A new study with old methods but better data
In the new study, the researchers did similar calculations as Dunbar but with updated information on the size of monkey brains and social networks. While their average human group size was below Dunbar's estimate, the upper boundary of the 95 percent confidence interval ranged between 2 and 520 people depending on what methods were used. Nearly every method gave a range of possibilities with a maximum value higher than 150.
When the authors applied Dunbar's exact same methods from 1992 to their new data, they got an average group size of 69 people — but a 95% confidence interval between roughly 5 and 292. This is far too wide a range to be of any use.
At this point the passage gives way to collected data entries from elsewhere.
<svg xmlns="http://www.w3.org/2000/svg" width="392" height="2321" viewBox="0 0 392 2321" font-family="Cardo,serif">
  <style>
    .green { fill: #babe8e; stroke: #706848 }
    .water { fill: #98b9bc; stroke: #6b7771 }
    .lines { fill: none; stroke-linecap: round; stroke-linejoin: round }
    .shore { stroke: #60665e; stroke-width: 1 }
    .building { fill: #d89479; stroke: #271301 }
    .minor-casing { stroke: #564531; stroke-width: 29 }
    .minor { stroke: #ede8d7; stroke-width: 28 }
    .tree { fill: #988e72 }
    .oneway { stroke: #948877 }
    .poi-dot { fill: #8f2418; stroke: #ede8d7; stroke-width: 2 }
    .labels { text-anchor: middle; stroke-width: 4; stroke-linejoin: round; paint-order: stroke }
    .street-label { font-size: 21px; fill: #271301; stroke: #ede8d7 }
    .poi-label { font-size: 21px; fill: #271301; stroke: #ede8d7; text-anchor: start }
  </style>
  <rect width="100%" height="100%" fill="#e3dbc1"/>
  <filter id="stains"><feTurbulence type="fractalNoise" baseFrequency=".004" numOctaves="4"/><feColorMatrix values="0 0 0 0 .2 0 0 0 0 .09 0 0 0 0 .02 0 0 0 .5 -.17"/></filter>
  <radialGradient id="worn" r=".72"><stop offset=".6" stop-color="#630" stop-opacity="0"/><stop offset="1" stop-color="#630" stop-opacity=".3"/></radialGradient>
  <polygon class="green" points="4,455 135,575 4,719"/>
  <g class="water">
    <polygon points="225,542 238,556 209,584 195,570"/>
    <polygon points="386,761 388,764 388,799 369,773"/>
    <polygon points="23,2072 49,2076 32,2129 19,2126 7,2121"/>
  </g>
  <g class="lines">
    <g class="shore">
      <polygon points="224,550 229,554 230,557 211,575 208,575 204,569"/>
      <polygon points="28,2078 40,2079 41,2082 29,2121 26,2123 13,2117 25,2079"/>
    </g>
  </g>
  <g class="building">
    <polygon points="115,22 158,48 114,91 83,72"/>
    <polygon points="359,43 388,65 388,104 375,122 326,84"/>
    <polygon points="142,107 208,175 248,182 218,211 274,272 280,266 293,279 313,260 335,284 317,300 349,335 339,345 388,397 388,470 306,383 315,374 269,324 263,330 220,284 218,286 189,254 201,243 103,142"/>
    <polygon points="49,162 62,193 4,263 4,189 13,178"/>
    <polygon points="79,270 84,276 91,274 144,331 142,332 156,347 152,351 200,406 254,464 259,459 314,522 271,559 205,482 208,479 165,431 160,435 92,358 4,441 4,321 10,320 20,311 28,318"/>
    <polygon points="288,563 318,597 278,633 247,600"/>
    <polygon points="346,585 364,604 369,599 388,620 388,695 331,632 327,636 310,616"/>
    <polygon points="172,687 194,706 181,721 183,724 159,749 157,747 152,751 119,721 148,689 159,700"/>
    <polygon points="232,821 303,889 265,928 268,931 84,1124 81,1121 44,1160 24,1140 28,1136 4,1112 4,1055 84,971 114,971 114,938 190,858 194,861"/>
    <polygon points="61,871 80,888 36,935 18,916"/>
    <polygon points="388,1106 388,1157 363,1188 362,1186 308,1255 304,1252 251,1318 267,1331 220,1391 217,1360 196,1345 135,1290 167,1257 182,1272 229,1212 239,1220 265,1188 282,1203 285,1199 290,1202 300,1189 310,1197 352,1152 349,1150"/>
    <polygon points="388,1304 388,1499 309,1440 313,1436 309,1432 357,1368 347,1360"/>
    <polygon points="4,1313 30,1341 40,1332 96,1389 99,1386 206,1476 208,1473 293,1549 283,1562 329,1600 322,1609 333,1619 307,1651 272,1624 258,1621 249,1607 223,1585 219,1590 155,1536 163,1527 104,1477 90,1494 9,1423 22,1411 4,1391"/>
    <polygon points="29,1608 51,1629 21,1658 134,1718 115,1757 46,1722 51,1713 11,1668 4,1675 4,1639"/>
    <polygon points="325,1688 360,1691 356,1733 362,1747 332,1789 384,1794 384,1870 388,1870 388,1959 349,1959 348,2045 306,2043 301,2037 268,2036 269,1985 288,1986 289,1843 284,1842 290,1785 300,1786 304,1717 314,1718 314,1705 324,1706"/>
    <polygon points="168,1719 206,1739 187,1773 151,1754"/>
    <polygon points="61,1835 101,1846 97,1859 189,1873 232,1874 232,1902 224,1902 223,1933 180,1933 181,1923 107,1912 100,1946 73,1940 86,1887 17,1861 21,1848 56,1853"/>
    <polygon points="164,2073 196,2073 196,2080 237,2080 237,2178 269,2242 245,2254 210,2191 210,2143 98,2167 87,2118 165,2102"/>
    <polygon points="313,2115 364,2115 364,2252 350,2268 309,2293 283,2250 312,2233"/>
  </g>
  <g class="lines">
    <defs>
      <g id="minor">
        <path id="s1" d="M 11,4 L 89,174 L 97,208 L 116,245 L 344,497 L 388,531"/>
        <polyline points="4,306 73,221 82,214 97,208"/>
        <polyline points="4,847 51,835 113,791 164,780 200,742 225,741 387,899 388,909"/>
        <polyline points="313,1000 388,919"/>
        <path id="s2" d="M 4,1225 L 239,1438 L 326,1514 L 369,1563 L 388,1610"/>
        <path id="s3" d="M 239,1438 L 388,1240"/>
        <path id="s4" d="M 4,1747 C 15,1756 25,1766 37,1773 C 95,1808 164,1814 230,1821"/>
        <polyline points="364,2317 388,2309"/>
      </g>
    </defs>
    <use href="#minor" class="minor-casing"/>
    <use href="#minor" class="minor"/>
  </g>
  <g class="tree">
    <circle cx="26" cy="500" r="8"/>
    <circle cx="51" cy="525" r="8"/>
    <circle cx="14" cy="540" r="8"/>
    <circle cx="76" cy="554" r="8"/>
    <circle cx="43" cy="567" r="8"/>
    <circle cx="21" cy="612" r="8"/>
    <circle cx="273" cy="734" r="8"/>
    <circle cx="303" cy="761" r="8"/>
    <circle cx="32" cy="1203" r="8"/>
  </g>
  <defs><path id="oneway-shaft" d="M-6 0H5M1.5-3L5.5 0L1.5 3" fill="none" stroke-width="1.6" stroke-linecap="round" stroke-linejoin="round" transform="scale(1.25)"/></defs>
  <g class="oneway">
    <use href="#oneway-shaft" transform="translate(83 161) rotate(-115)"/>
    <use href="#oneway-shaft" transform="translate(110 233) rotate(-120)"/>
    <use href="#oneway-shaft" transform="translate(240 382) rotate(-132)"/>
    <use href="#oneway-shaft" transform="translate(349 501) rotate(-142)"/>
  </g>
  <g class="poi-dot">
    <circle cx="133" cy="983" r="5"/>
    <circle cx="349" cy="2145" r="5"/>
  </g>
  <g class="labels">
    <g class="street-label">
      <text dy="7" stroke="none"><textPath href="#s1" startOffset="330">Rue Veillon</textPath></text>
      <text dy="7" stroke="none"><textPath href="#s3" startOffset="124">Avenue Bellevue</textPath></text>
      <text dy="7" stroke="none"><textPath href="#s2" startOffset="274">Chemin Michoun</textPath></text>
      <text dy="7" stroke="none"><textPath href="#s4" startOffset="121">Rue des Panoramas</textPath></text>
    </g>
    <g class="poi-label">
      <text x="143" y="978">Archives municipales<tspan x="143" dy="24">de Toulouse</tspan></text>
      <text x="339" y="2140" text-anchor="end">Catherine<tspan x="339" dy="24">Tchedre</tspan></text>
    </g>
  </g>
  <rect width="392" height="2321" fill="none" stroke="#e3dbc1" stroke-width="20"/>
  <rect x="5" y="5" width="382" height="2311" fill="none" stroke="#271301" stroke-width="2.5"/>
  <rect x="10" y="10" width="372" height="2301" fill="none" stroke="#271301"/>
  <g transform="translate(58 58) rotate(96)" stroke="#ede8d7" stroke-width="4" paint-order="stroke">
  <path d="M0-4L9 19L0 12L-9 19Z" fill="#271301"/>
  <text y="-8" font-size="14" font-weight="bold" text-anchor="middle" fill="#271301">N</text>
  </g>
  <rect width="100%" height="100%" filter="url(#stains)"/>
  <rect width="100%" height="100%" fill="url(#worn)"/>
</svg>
Additionally, the authors discuss the flimsy nature of the theory behind Dunbar's number. Human brains often work differently than those of our nearest evolutionary cousins, as evidenced by our ability to create things like, "Stockholm, symphonies, and science." The idea that we would process social information exactly like other apes do is a bold and largely unsubstantiated claim.
They quote a study by Jan De Ruiter and their rejection of the idea that the ratio between monkey neocortex size and group composition can be carried over to humans:
"Dunbar's assumption that the evolution of human brain physiology corresponds with a limit in our capacity to maintain relationships ignores the cultural mechanisms, practices, and social structures that humans develop to counter potential deficiencies"
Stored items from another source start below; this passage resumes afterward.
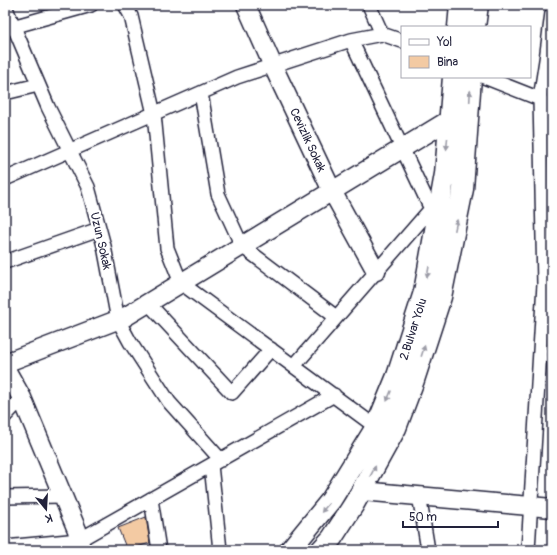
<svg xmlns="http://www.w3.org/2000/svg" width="557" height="555" font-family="Pangolin,sans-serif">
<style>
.building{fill:#f3caa3;stroke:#22223b}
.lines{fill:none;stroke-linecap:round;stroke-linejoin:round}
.street-casing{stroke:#22223b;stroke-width:16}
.secondary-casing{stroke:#22223b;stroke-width:21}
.primary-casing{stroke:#22223b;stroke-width:23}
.street{stroke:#fff;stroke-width:13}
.secondary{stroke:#fff;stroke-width:18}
.primary{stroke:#fff;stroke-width:20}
.oneway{fill:#9c9ca7}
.labels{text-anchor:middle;stroke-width:4;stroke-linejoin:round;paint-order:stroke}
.street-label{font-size:12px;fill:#22223b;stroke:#fff}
</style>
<rect width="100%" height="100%" fill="#fff"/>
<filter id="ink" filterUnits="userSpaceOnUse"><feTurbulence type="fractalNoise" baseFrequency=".025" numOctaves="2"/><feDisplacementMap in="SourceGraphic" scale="8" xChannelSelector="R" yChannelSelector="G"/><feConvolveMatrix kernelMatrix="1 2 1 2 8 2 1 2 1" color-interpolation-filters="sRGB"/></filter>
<g filter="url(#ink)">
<!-- building -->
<path class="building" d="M146,517L150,543L127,550L118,528Z"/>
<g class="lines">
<!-- street casing -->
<g class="street-casing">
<path id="street" d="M125,5L131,16L154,114L167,248L181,283L376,427
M369,5L382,34
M5,6L48,107L88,187L104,246L118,320L130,342L169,402L221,460
M5,29L91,5
M402,41L382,34L351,40L431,209
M546,60L552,13
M484,77L540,99L546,60L552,61
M5,93L38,85
M201,93L218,194L242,246L336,317
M540,99L552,109
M5,179L237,77L351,40
M5,262L99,229
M148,303L232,393L271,349
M294,366L436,203
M5,416L22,398
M211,465L220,550
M419,495L428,550
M5,497L62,496
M151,499L159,550
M5,547L79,540L334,395
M528,550L544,284L540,99"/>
</g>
<!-- secondary casing -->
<g class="secondary-casing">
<path id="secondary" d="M246,5L273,66L332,191L376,271
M5,363L125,317L449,120
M5,368L22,398L77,530L81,550
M362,491L552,508"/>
</g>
<!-- primary casing -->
<g class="primary-casing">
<path id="primary" d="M458,27L460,5
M475,27L478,5
M290,550L331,500L376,427L397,376L424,292L445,174L453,77
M321,550L332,538L354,504L396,428L414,380L441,297L463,189L471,77"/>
</g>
<!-- street -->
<use href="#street" class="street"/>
<!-- secondary -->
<use href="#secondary" class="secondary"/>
<!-- primary -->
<use href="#primary" class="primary"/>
</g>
<!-- one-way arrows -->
<defs><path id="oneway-solid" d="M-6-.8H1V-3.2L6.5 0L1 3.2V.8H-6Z"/></defs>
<g class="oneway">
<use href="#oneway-solid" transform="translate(470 96) rotate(-87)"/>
<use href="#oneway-solid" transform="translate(447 144) rotate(95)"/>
<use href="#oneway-solid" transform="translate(456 225) rotate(-78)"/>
<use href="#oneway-solid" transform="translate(428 272) rotate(100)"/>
<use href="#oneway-solid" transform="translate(423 351) rotate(-72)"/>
<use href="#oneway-solid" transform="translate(389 396) rotate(112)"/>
<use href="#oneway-solid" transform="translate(373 471) rotate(-62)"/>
<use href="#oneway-solid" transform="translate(325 508) rotate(130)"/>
</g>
</g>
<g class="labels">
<!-- street labels -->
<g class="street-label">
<text transform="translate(308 140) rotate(65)" y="4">Cevizlik Sokak</text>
<text transform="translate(101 241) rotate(77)" y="4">Uzun Sokak</text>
<text transform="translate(413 329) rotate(-72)" y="4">2.Bulvar Yolu</text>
</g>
</g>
<!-- margin -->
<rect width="557" height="555" fill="none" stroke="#fff" stroke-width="20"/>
<rect x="10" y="10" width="537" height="535" fill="none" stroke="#22223b" stroke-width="1.5" filter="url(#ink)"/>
<!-- legend -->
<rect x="401" y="26" width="130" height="52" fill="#ffffff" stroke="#a7a7b1"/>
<rect x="409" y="39" width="20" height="6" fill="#ffffff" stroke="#a7a7b1"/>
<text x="437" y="46" font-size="12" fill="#22223b">Yol</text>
<rect x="409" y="56" width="20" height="12" fill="#f3caa3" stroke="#a7a7b1"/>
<text x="437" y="66" font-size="12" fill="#22223b">Bina</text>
<!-- north arrow -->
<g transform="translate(46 509) rotate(162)" stroke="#ffffff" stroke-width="3" paint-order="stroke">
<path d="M0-3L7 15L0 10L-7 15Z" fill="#22223b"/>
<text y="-6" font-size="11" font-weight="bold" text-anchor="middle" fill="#22223b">K</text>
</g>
<!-- scale -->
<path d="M403 521v6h95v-6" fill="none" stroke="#22223b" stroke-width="2"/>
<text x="409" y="521" font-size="12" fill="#22223b" stroke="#ffffff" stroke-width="3" paint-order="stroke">50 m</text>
</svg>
So, is there a new Dunbar number?
The point of this study isn't to replace Dunbar's number but to dismiss the notion that such a number can be determined in the first place. The authors go so far as to end their paper with:
"It is our hope, though perhaps futile, that this study will put an end to the use of 'Dunbar's number' within science and in popular media. 'Dunbar's number' is a concept with limited theoretical foundation lacking empirical support."
While this study may not be the death of Dunbar's number — after all, less empirically sound ideas have endured much longer — it may be the foundation for new attempts to determine how large our meaningful and stable social groups can be.